Saved data entries
___
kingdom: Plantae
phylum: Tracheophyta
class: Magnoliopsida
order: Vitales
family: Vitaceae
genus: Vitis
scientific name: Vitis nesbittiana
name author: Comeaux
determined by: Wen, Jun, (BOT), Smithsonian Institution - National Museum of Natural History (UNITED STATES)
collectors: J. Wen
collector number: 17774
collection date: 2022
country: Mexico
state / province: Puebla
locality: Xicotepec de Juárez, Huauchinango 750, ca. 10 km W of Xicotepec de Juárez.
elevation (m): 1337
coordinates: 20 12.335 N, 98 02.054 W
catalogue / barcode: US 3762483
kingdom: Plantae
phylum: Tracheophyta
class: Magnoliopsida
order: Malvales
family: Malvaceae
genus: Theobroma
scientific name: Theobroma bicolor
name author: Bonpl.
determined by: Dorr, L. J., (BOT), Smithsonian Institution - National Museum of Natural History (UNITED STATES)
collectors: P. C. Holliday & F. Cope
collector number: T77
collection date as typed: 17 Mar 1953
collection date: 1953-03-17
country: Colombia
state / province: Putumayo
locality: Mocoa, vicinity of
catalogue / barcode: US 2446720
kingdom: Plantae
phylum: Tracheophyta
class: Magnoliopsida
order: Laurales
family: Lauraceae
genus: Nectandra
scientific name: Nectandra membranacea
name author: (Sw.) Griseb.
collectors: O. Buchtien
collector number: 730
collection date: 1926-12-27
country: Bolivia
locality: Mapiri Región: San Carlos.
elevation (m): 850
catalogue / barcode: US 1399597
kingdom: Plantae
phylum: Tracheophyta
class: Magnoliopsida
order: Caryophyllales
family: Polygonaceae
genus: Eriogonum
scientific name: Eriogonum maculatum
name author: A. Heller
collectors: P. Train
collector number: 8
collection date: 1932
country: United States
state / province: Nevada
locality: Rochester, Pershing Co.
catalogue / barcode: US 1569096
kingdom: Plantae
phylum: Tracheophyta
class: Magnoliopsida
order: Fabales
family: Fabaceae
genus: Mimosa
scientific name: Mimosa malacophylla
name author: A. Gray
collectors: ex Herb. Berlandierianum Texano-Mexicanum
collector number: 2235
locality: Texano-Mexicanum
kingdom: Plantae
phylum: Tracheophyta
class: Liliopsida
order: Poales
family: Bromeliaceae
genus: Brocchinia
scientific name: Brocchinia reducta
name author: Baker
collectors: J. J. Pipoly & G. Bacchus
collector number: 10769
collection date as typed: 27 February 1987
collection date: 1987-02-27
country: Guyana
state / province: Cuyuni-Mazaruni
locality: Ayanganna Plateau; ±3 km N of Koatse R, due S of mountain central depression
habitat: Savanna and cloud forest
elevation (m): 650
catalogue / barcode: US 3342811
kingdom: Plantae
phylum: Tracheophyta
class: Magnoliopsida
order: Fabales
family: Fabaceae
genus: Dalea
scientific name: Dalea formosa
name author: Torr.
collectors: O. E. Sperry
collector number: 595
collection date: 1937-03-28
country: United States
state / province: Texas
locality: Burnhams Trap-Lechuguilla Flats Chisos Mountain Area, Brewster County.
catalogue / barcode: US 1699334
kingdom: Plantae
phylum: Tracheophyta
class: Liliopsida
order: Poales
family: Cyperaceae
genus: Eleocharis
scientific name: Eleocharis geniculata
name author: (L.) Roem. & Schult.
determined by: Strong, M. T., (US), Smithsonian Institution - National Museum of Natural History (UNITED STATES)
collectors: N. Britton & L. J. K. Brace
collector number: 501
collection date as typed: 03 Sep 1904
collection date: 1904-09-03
___
Copy the lines of the material above word for word, beginning with the line containing "collector number: 595" and ending with the line containing "determined by: Strong, M.", both of those lines included.

RESULT OF THE TASK:
collector number: 595
collection date: 1937-03-28
country: United States
state / province: Texas
locality: Burnhams Trap-Lechuguilla Flats Chisos Mountain Area, Brewster County.
catalogue / barcode: US 1699334
kingdom: Plantae
phylum: Tracheophyta
class: Liliopsida
order: Poales
family: Cyperaceae
genus: Eleocharis
scientific name: Eleocharis geniculata
name author: (L.) Roem. & Schult.
determined by: Strong, M. T., (US), Smithsonian Institution - National Museum of Natural History (UNITED STATES)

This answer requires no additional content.